Tarefa escrita 1: Reescreva as entradas desde o início até à linha que contém "order: Artiodactyla", ambas incluídas, trocando "common name" por "vernacular name" e mantendo tudo o resto igual.

Excerto selecionado:
Os projectores estavam centrados em Gilmour. Wright era o primeiro a desaparecer por trás da parede onde agora se projectava a imagem de um louva-a-deus de cara rude, cabelos grisalhos severamente puxados para trás, olhos azuis de expressão dura e sobrancelhas deslavadas mas que se franziam de forma ameaçadora. Brilhavam ainda as imagens do terrível bailado da paixão devoradora; a corola engolia o seu sexo e o estame que a penetrava, transformando-se depois num pterodáctilo que pairava, ameaçador, sobre uma cidade.

Entradas a processar:
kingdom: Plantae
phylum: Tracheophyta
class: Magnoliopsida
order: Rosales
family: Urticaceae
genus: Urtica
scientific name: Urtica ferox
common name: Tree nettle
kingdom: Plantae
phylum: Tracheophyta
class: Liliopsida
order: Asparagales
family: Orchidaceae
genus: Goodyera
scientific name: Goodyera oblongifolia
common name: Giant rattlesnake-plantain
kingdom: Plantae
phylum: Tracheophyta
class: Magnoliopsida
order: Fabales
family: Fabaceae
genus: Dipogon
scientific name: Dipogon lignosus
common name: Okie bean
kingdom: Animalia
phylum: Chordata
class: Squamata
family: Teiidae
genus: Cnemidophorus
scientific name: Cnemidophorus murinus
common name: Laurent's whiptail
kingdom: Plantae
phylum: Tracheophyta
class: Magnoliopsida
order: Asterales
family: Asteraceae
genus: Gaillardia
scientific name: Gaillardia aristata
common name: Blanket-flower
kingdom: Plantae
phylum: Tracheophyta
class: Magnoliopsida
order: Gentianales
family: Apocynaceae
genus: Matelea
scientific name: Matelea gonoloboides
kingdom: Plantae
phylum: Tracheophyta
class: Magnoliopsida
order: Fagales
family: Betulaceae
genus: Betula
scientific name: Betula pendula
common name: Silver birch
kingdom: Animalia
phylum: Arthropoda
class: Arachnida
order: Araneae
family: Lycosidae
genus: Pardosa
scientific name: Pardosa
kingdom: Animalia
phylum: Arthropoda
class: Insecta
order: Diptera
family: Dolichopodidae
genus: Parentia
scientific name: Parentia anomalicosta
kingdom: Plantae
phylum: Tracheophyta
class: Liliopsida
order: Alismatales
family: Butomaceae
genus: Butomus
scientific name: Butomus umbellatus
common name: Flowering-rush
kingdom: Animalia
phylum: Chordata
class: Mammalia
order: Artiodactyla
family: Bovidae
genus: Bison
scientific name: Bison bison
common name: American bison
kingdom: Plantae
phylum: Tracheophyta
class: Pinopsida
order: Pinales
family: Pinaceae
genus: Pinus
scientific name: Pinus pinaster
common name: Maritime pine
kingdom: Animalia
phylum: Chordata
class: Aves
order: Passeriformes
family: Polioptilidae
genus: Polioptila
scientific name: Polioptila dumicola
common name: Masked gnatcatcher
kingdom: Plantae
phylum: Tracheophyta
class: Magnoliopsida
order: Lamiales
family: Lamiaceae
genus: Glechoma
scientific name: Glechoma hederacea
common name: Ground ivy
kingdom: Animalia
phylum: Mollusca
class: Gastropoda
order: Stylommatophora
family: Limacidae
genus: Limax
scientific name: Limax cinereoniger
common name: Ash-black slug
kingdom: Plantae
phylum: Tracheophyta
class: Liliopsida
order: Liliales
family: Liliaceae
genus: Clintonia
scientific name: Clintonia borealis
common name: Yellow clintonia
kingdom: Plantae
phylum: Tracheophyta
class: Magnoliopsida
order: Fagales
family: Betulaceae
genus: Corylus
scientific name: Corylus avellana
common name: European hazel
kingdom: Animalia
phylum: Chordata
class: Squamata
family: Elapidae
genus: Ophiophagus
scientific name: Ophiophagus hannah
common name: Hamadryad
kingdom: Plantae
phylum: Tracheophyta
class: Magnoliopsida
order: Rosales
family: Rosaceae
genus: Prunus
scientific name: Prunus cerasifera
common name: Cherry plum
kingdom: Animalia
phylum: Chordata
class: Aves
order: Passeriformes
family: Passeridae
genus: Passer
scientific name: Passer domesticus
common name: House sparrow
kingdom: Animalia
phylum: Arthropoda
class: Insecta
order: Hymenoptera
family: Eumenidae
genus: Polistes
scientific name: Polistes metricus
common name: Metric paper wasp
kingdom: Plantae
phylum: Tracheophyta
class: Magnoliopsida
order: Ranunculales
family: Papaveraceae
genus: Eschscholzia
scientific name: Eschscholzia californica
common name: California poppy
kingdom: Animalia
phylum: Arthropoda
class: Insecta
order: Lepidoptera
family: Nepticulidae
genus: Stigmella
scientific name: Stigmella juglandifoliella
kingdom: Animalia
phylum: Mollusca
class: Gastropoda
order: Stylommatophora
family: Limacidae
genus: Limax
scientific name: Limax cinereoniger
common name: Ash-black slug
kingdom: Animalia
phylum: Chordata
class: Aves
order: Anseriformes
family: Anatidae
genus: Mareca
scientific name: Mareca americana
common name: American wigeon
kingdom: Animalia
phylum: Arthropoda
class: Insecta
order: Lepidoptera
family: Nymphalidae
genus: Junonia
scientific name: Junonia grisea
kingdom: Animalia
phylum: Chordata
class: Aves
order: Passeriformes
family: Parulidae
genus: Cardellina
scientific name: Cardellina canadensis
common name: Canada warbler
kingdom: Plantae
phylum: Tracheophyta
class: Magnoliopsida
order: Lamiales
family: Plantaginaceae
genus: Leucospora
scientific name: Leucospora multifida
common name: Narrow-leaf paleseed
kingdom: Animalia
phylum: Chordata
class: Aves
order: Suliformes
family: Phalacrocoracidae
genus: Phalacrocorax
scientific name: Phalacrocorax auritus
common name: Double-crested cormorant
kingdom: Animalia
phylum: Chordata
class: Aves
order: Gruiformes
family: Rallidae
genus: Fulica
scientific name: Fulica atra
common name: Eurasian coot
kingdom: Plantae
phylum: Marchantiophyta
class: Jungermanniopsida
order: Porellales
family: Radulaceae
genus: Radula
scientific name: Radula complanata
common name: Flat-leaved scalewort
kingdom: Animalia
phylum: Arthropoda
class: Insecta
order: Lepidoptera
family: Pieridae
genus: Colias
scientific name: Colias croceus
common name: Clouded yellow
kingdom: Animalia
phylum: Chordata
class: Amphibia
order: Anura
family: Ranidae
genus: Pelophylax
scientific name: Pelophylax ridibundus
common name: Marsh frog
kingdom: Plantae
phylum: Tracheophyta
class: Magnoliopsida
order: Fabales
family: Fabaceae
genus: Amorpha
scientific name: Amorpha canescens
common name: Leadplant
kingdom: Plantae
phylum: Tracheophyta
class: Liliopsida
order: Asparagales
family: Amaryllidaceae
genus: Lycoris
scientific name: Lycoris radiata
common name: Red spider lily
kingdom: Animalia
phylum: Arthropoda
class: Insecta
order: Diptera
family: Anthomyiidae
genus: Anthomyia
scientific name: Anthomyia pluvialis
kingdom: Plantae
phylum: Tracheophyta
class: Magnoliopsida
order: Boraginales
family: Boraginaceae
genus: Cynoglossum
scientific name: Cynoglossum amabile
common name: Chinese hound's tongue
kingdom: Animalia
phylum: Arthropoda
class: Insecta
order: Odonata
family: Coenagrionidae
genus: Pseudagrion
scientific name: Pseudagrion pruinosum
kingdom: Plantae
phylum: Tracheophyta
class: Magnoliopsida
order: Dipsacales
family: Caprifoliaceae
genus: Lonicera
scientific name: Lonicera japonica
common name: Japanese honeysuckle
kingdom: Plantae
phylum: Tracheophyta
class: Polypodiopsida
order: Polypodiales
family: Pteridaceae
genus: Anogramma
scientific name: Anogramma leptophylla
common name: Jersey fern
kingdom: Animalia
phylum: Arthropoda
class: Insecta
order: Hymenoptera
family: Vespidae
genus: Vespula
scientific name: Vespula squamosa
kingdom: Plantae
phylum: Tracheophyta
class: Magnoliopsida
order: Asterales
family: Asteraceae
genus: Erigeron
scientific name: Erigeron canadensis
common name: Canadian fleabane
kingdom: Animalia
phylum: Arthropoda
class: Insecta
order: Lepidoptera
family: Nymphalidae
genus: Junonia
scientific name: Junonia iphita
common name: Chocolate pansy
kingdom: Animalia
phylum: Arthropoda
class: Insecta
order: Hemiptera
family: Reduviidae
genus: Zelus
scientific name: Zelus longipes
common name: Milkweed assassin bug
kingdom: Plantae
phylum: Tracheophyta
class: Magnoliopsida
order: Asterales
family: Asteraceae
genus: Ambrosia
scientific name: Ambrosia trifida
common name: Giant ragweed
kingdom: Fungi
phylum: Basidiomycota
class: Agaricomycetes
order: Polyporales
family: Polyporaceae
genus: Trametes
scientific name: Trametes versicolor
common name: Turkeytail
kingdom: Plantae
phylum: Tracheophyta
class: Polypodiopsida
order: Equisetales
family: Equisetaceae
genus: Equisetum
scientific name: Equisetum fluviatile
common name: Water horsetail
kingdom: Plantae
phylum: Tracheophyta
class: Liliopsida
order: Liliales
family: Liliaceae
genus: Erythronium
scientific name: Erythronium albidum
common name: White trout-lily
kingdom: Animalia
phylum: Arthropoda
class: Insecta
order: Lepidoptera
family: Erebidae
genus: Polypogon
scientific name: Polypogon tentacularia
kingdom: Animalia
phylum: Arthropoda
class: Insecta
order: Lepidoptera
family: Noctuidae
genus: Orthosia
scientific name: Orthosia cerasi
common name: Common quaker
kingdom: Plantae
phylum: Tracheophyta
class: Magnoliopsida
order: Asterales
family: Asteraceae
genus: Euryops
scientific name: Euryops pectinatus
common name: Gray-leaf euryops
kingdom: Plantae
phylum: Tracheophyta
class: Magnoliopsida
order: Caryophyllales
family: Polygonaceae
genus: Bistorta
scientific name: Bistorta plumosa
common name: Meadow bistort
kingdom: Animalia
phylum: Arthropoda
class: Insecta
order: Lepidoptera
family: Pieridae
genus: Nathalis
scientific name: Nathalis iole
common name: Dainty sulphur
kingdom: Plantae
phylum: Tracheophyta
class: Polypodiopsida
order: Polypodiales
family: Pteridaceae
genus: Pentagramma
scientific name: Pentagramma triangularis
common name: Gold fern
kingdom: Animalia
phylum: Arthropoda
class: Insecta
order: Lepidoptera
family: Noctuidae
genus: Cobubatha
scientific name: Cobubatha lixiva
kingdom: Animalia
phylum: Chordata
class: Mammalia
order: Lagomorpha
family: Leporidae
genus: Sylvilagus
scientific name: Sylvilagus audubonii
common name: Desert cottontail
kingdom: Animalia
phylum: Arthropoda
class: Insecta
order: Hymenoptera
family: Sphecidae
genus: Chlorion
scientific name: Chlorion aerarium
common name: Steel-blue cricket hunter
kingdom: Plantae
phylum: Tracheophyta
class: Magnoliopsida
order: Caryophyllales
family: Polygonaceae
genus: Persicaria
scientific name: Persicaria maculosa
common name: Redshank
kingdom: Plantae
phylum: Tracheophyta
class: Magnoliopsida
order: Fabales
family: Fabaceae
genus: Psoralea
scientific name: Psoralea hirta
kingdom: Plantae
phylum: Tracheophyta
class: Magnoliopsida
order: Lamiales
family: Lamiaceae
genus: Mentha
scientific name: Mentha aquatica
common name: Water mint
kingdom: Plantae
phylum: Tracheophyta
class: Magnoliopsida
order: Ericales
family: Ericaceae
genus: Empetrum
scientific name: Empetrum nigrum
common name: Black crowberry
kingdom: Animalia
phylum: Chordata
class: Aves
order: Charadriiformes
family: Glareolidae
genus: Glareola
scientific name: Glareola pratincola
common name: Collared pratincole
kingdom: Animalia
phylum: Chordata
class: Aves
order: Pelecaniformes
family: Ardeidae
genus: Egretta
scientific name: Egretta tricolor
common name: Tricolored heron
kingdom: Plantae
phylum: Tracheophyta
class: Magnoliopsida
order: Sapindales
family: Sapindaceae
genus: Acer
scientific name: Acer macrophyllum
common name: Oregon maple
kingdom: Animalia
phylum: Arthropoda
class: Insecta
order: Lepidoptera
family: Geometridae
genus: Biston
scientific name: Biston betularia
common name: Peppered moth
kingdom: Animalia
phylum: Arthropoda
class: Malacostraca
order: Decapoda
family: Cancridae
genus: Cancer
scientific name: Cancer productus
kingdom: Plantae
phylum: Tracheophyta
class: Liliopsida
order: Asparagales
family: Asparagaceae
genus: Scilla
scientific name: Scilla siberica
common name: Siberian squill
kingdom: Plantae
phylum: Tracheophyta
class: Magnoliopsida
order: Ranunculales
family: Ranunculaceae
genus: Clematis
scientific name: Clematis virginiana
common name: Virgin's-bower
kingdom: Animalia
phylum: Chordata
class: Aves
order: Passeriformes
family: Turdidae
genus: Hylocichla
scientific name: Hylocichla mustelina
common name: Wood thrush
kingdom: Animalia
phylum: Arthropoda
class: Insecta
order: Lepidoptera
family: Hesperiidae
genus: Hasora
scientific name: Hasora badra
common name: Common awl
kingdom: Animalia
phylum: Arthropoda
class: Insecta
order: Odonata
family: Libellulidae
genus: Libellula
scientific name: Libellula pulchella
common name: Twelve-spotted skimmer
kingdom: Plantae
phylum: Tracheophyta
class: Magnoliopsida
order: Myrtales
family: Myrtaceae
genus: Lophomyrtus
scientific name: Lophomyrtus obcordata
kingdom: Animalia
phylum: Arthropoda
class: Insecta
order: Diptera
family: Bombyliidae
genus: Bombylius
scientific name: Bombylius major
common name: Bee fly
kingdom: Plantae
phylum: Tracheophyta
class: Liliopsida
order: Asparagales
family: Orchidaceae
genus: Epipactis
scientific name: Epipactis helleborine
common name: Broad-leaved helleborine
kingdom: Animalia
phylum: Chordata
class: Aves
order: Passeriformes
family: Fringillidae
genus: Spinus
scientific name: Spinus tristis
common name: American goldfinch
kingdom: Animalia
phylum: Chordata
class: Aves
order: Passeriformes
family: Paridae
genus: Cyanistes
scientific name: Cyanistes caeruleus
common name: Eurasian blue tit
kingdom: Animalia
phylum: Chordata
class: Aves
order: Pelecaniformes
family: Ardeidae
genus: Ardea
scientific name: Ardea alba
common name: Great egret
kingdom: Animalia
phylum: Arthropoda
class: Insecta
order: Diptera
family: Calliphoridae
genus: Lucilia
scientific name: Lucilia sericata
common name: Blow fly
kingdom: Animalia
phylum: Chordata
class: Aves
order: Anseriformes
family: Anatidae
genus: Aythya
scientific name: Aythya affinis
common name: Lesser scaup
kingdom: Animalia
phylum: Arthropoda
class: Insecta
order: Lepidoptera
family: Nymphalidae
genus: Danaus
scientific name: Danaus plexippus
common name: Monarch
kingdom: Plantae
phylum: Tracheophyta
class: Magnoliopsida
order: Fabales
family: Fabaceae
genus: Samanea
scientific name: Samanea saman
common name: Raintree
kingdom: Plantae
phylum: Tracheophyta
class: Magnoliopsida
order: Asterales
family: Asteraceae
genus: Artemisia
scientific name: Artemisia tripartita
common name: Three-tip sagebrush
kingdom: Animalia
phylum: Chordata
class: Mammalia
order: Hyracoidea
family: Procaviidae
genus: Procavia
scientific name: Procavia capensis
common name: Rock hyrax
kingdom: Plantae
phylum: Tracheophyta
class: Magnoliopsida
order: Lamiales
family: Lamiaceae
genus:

Tarefa escrita 2: Transcreva do excerto o trecho que vai de "Os projectores estavam" até "sobre uma cidade.".

Resposta ao exercício 1:
kingdom: Plantae
phylum: Tracheophyta
class: Magnoliopsida
order: Rosales
family: Urticaceae
genus: Urtica
scientific name: Urtica ferox
vernacular name: Tree nettle
kingdom: Plantae
phylum: Tracheophyta
class: Liliopsida
order: Asparagales
family: Orchidaceae
genus: Goodyera
scientific name: Goodyera oblongifolia
vernacular name: Giant rattlesnake-plantain
kingdom: Plantae
phylum: Tracheophyta
class: Magnoliopsida
order: Fabales
family: Fabaceae
genus: Dipogon
scientific name: Dipogon lignosus
vernacular name: Okie bean
kingdom: Animalia
phylum: Chordata
class: Squamata
family: Teiidae
genus: Cnemidophorus
scientific name: Cnemidophorus murinus
vernacular name: Laurent's whiptail
kingdom: Plantae
phylum: Tracheophyta
class: Magnoliopsida
order: Asterales
family: Asteraceae
genus: Gaillardia
scientific name: Gaillardia aristata
vernacular name: Blanket-flower
kingdom: Plantae
phylum: Tracheophyta
class: Magnoliopsida
order: Gentianales
family: Apocynaceae
genus: Matelea
scientific name: Matelea gonoloboides
kingdom: Plantae
phylum: Tracheophyta
class: Magnoliopsida
order: Fagales
family: Betulaceae
genus: Betula
scientific name: Betula pendula
vernacular name: Silver birch
kingdom: Animalia
phylum: Arthropoda
class: Arachnida
order: Araneae
family: Lycosidae
genus: Pardosa
scientific name: Pardosa
kingdom: Animalia
phylum: Arthropoda
class: Insecta
order: Diptera
family: Dolichopodidae
genus: Parentia
scientific name: Parentia anomalicosta
kingdom: Plantae
phylum: Tracheophyta
class: Liliopsida
order: Alismatales
family: Butomaceae
genus: Butomus
scientific name: Butomus umbellatus
vernacular name: Flowering-rush
kingdom: Animalia
phylum: Chordata
class: Mammalia
order: Artiodactyla

Resposta ao exercício 2:
Os projectores estavam centrados em Gilmour. Wright era o primeiro a desaparecer por trás da parede onde agora se projectava a imagem de um louva-a-deus de cara rude, cabelos grisalhos severamente puxados para trás, olhos azuis de expressão dura e sobrancelhas deslavadas mas que se franziam de forma ameaçadora. Brilhavam ainda as imagens do terrível bailado da paixão devoradora; a corola engolia o seu sexo e o estame que a penetrava, transformando-se depois num pterodáctilo que pairava, ameaçador, sobre uma cidade.